EXERCISE AIM.
The material below includes pictures; leave them out and return only the lines between the line containing "AMERIKAN BODY ART" and the line containing "s patates (ONF)", inclusive, word for word.

INFORMATION PROVIDED.
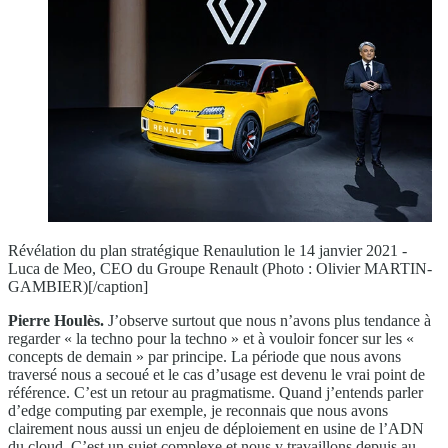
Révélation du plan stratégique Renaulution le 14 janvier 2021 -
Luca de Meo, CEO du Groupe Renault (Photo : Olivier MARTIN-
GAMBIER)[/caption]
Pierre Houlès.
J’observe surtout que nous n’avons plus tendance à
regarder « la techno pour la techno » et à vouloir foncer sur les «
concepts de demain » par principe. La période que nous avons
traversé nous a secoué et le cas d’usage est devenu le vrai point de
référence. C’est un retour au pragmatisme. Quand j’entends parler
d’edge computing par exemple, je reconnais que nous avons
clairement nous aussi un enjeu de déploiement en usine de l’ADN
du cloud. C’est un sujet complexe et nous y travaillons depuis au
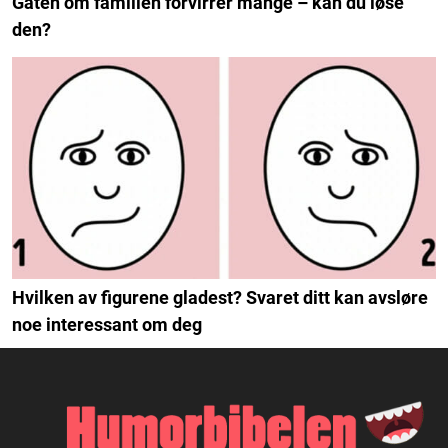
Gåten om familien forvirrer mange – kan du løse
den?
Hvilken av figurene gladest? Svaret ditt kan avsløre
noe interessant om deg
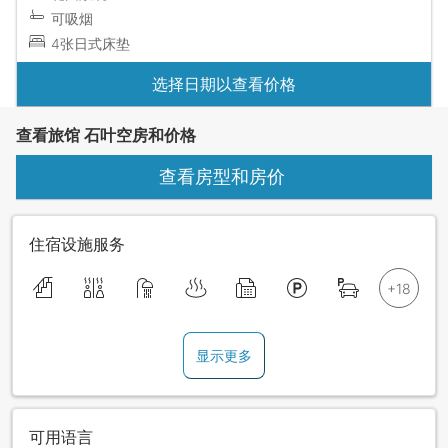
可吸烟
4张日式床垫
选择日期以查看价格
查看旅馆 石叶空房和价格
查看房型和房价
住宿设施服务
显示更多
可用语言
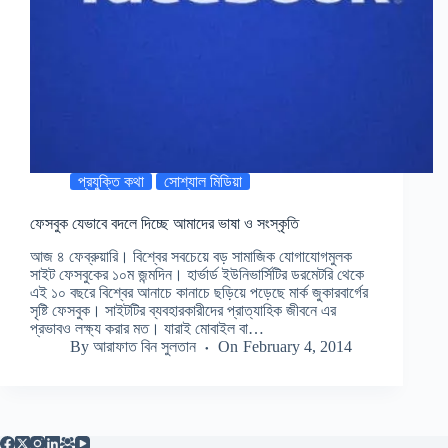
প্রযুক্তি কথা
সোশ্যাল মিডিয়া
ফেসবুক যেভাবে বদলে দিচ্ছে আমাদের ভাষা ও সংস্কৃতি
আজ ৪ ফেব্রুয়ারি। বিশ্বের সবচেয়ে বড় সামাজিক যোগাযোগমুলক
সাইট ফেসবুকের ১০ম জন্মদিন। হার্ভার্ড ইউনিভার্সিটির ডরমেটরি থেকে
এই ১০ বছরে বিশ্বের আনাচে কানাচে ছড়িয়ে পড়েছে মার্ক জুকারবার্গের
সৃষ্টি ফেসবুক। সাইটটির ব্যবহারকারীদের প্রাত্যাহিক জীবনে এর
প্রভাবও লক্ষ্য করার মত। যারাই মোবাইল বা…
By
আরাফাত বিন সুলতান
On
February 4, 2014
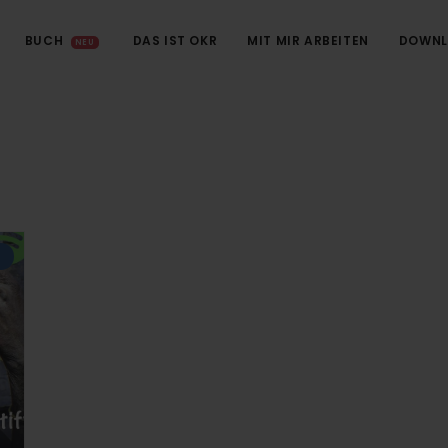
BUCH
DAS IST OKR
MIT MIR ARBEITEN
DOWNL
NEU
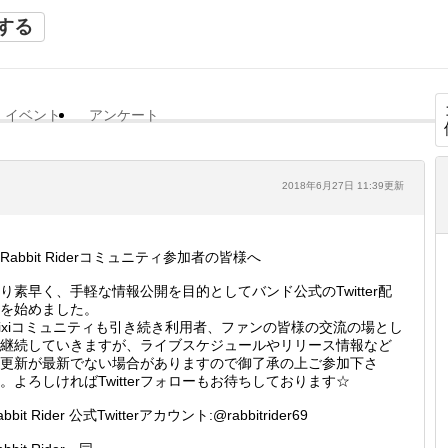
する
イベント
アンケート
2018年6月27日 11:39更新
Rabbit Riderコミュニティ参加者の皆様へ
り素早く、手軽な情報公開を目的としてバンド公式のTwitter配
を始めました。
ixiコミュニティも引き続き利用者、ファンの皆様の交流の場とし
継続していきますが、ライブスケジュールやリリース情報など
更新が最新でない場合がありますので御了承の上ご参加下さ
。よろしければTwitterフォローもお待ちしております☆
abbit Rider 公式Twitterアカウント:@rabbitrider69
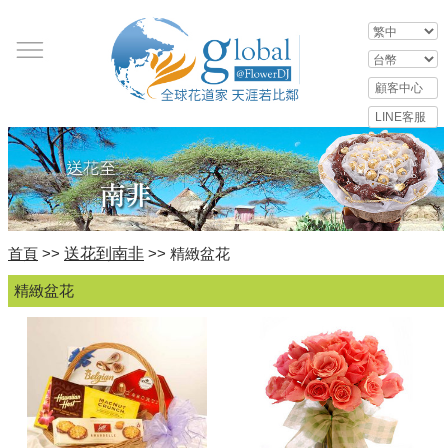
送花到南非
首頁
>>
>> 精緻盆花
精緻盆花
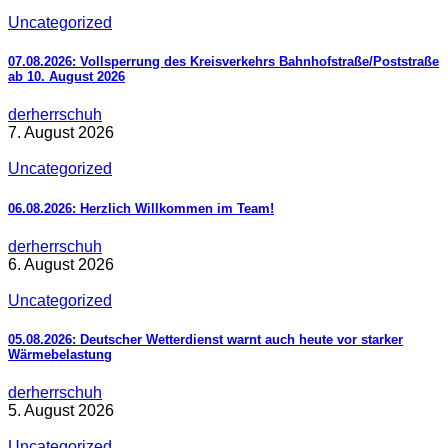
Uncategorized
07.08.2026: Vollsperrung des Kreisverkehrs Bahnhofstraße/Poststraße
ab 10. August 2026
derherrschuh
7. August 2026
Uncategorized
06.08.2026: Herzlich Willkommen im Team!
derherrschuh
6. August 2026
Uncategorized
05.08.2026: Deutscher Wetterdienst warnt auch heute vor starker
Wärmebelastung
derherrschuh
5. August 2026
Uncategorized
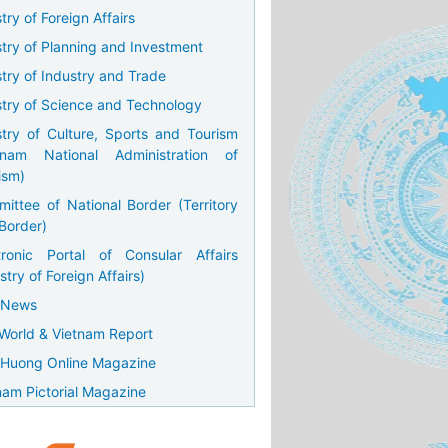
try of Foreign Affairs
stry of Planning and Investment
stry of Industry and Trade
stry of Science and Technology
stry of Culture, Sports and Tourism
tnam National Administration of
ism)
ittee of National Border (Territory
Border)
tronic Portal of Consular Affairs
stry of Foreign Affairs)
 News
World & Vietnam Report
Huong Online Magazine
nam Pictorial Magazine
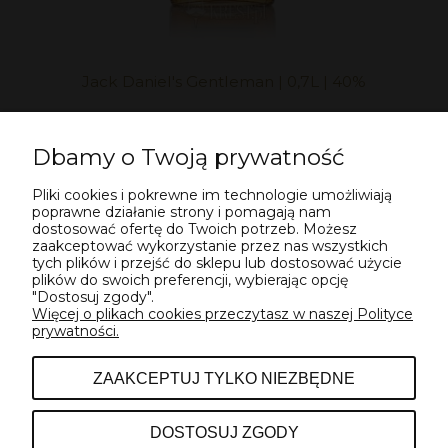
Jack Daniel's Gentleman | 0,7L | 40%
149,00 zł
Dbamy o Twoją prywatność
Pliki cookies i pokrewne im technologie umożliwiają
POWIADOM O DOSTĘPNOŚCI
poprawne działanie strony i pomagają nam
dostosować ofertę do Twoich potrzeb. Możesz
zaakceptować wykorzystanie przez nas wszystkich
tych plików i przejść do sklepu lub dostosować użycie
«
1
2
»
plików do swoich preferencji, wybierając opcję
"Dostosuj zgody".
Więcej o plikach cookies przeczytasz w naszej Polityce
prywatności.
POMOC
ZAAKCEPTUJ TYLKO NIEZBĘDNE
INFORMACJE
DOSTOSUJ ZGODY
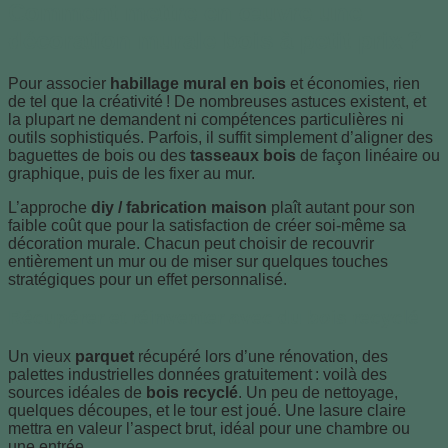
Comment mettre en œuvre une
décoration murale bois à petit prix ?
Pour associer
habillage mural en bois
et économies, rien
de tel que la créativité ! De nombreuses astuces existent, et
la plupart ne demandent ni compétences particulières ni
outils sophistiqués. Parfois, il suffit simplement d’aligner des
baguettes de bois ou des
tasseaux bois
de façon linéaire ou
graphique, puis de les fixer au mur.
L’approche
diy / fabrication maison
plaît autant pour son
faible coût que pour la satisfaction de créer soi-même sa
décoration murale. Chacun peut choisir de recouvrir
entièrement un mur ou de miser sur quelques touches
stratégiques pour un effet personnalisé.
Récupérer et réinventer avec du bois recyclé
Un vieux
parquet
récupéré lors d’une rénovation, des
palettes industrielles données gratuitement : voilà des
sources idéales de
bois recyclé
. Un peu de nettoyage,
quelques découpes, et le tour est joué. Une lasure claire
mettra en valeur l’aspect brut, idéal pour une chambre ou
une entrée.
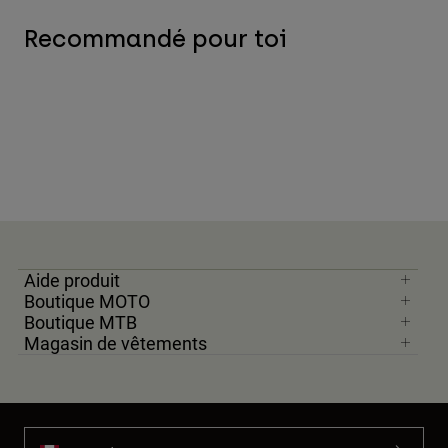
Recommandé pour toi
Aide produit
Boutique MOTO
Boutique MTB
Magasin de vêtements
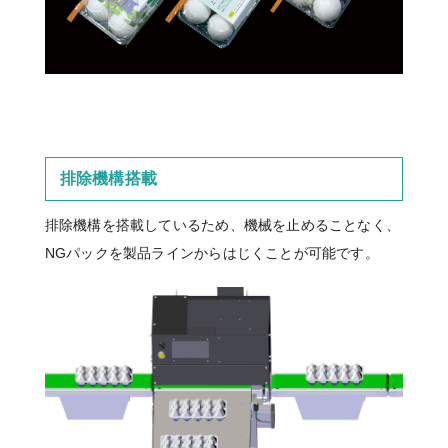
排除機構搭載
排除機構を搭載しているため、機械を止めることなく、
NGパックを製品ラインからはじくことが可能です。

...

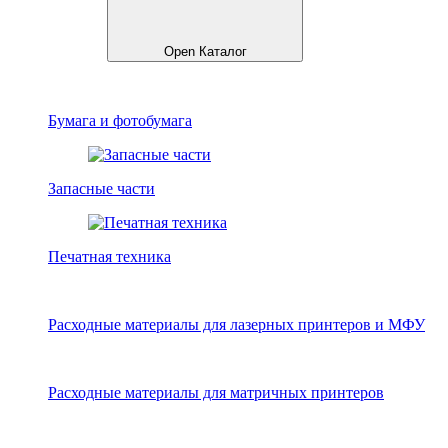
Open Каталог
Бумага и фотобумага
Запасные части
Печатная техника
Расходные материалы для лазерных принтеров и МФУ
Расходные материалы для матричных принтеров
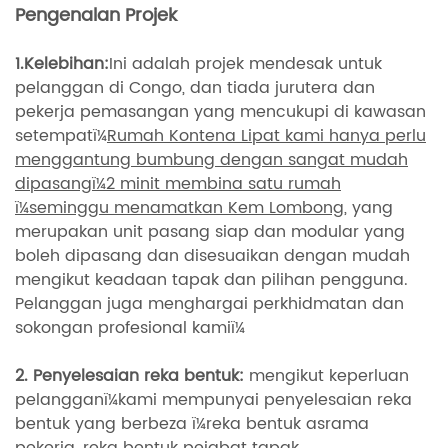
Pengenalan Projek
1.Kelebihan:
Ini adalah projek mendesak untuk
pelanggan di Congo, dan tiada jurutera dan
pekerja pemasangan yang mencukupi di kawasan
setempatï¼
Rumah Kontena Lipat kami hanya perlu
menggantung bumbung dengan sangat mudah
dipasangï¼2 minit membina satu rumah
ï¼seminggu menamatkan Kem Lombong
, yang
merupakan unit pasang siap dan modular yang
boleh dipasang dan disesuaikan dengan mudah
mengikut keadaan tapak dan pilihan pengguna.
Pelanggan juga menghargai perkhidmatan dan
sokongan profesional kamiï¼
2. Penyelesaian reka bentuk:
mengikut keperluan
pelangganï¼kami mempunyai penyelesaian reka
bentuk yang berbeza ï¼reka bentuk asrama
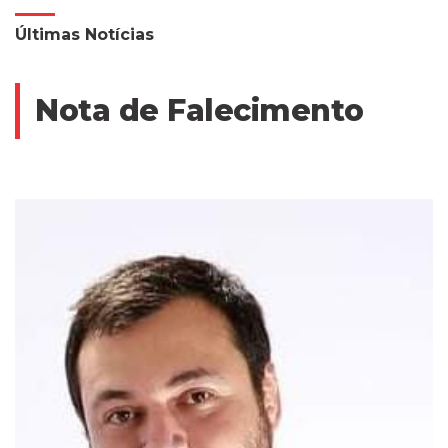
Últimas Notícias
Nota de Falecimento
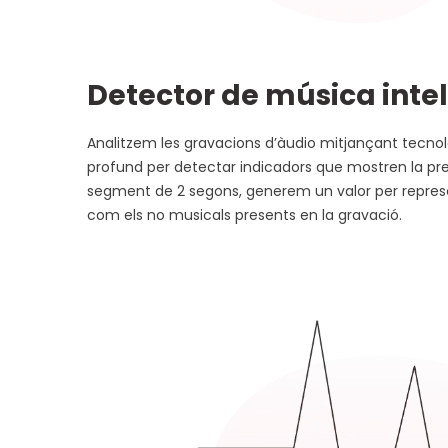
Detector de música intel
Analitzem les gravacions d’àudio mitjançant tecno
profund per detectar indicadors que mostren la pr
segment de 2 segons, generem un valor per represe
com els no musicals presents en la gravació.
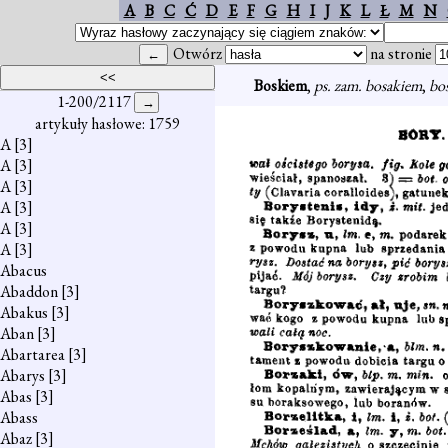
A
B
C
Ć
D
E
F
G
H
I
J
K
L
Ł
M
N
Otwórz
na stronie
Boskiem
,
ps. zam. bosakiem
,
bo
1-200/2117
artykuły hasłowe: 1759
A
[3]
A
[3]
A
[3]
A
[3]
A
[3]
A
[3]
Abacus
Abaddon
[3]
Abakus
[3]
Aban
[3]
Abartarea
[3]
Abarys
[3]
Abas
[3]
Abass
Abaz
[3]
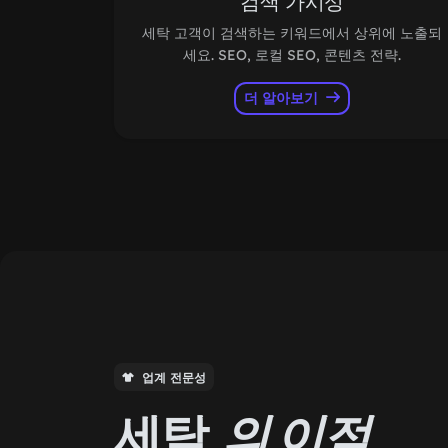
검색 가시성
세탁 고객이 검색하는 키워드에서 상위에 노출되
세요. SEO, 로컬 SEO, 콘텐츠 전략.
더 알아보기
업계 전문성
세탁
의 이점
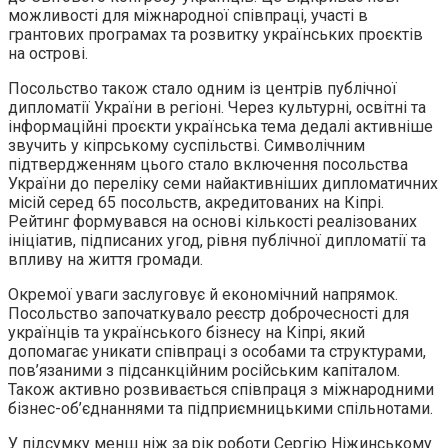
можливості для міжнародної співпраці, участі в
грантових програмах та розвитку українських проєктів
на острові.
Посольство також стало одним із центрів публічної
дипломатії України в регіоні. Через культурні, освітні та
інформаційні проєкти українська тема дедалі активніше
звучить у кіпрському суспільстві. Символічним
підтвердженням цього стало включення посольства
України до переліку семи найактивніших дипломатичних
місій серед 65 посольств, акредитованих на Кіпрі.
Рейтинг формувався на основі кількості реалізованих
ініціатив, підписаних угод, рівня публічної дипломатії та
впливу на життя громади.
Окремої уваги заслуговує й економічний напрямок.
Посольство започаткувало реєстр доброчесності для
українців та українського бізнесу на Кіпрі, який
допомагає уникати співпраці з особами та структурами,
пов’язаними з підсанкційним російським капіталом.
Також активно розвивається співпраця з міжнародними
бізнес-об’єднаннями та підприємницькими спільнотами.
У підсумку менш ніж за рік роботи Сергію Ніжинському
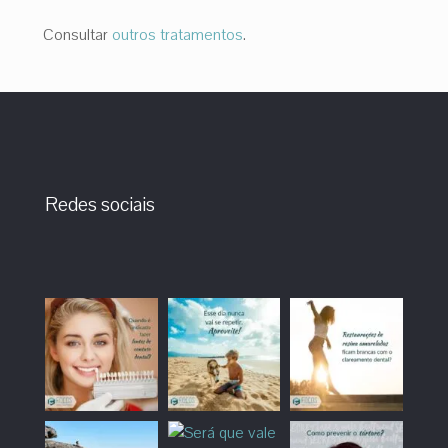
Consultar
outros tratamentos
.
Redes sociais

* * *

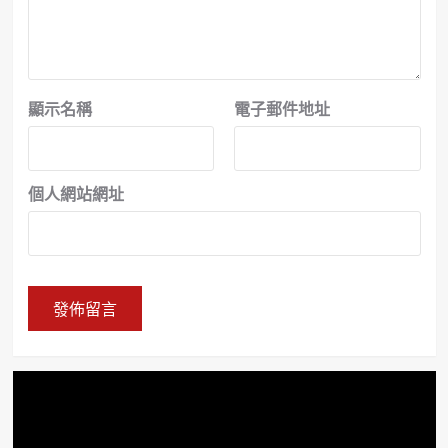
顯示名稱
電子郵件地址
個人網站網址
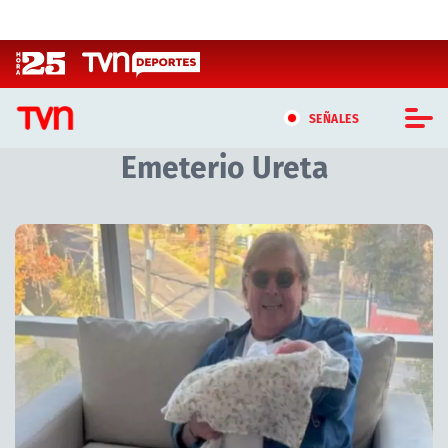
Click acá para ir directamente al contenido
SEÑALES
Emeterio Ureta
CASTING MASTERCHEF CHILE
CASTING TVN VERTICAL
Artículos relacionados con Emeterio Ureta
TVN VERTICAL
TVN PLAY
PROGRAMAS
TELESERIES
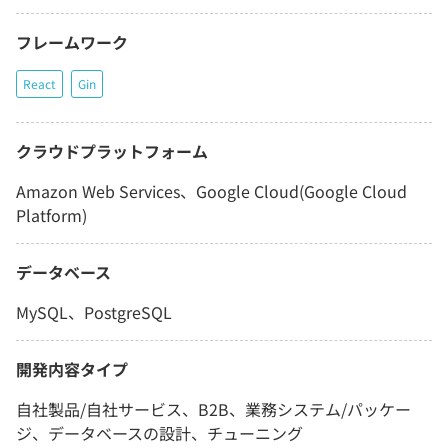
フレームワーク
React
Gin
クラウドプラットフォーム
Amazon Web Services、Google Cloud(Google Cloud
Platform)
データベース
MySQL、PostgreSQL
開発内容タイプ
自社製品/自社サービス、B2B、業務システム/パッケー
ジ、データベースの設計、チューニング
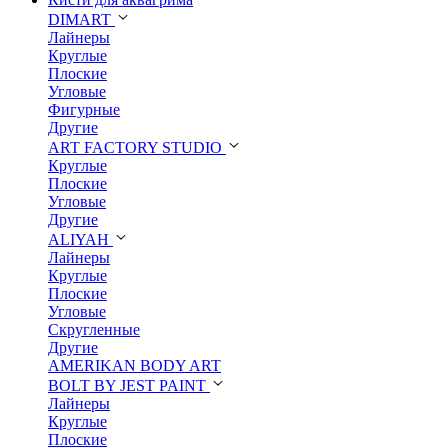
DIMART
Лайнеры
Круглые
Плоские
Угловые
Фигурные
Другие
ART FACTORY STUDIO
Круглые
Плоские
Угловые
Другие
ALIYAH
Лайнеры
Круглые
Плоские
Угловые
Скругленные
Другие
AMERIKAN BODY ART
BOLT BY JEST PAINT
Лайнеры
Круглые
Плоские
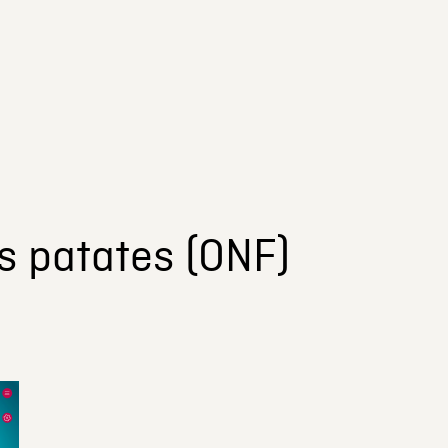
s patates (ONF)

RESPONSE TO THE TASK.
AMERIKAN BODY ART
BOLT BY JEST PAINT
Лайнеры
Круглые
Плоские
s patates (ONF)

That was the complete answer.